Spent with a movie, followed by a few sublimely geeky hours tracing chain suprmarket history in Indianapolis and playing with video on the side, then a torta at Guadalajara, and now I’m reading my book (thanks, Sarah) and watching the big storm from the tiki room.

Sundays do not require excitement.

Winston-Salem 10th most fun, affordable city in U.S.

According to Business Week, that is.

Here’s why I hate stupid non-news stories like this:

  • They use questionable methodology.
  • They use inaccurate or irrelevant or inconsistent data.
  • They’re stupid, non-news stories and I don’t really need any further justification.

That said, I wonder if our ranking would have gone up or down if they’d included Winston-Salem’s actual population (229,617) rather than some random number (33,822) that came from…well…I don’t know where it might have come from.

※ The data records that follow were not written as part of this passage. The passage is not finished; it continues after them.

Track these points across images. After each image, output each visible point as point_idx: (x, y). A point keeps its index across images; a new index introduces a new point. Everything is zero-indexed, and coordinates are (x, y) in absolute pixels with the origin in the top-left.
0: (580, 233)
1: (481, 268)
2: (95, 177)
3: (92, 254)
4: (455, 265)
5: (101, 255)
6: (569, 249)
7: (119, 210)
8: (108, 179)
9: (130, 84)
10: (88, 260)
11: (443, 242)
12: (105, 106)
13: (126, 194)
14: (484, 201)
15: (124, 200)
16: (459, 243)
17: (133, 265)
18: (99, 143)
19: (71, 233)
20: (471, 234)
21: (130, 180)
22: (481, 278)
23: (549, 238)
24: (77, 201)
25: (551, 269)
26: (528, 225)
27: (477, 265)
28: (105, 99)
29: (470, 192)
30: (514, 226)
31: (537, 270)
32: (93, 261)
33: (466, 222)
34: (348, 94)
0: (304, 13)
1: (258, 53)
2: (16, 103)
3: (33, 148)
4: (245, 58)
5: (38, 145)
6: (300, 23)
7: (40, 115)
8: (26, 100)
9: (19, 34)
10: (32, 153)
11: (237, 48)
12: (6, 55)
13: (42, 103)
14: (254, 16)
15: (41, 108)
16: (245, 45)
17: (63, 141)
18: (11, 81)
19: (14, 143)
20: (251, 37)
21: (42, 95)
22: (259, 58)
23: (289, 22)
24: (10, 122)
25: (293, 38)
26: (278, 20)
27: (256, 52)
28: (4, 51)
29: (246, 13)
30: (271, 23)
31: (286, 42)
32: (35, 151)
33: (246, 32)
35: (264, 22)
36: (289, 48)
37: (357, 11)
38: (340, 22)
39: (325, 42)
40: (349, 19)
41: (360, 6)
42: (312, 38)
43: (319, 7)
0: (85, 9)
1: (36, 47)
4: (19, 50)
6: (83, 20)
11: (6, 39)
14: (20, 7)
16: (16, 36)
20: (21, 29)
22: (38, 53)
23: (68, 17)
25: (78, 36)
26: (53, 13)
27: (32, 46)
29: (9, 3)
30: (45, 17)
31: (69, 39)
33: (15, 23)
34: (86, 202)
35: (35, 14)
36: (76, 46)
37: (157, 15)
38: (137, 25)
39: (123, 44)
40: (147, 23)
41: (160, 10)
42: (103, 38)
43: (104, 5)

Remember when reputable publications used to have things like editors and fact checkers? And writers, for that matter?

M

M is for “meeting(s).”

M is for “myriad maniacal morons in big-ass SUVs on I-40.”

M is for “Monday.”

But at least I managed not to spend the weekend dwelling on an anniversary I didn’t particularly want to remember. Instead, I explored Charlotte with Carroll on Saturday and spent Sunday eliminating things that no longer belong in my life. The latter sounds all mysterious and philosophical and shit, but it pretty much just means “cleaning out the basement.”

Friday from hell

I don’t like to whine, really, but what a shitty day.

I felt a little rotten this morning and stayed home from work, which is fairly unusual for me. But I ended up spending much of the day being inordinately stressed by something really pointless. No, I don’t care to elaborate right now. But I finally finished all related tasks and was headed home to start having my weekend.

And then my car started overheating. It’s no doubt the same problem that almost killed my trip to Atlanta three months ago, an it’s now ruining more weekend plans for me. I think I need a new car.

Season premiere

Otherstream

The long-running dramedy, which began as a mid-season replacement called Planet SOMA in January of 1996, enters its seventeenth season with some big changes in format. Most dramatically, our hero finds himself divorced–co-star Mark Arsenal departed for greener pastures at another network last season but is scheduled for at least one cameo appareance–and increasingly responsible for the care of his aging parents.

Like much of last season, most of the action now takes place in the college library where David works, allowing some youthful contributions to a series whose ratings have been skewing increasingly older in recent years. In October, the series will embark on one of its periodic “field trips” with hilarity expected to ensue somewhere in the vicinity of the Canadian border.

There has been speculation that a later plot development might include a relocation (David moves into the apartment above his parents’ garage?), the addition of a teenage character (the result of a long-forgotten heterosexual encounter from the mid-1990s?), or the death of a beloved long-term character in a helicopter accident somewhere in Korea. The producers would neither confirm nor deny these rumors at press time.

Season Premiere: Sunday, September 11 at 9PM Eastern.

Otherstream: The Plot Summary

The plot summary

I rather enjoyed this little exercise in creative writing and decided it deserved to be expanded into a new “about the site” page.

I’ve been thinking lately that my life the past few years bears a striking resemblance to The Doris Day Show, with a pretty major format change every year. This seemed a little more entertaining way of saying that than your average self-indulgent navel-gazing post. It also meshes nicely with the fact that so many big events in my life tend to occur in fall or during sweeps.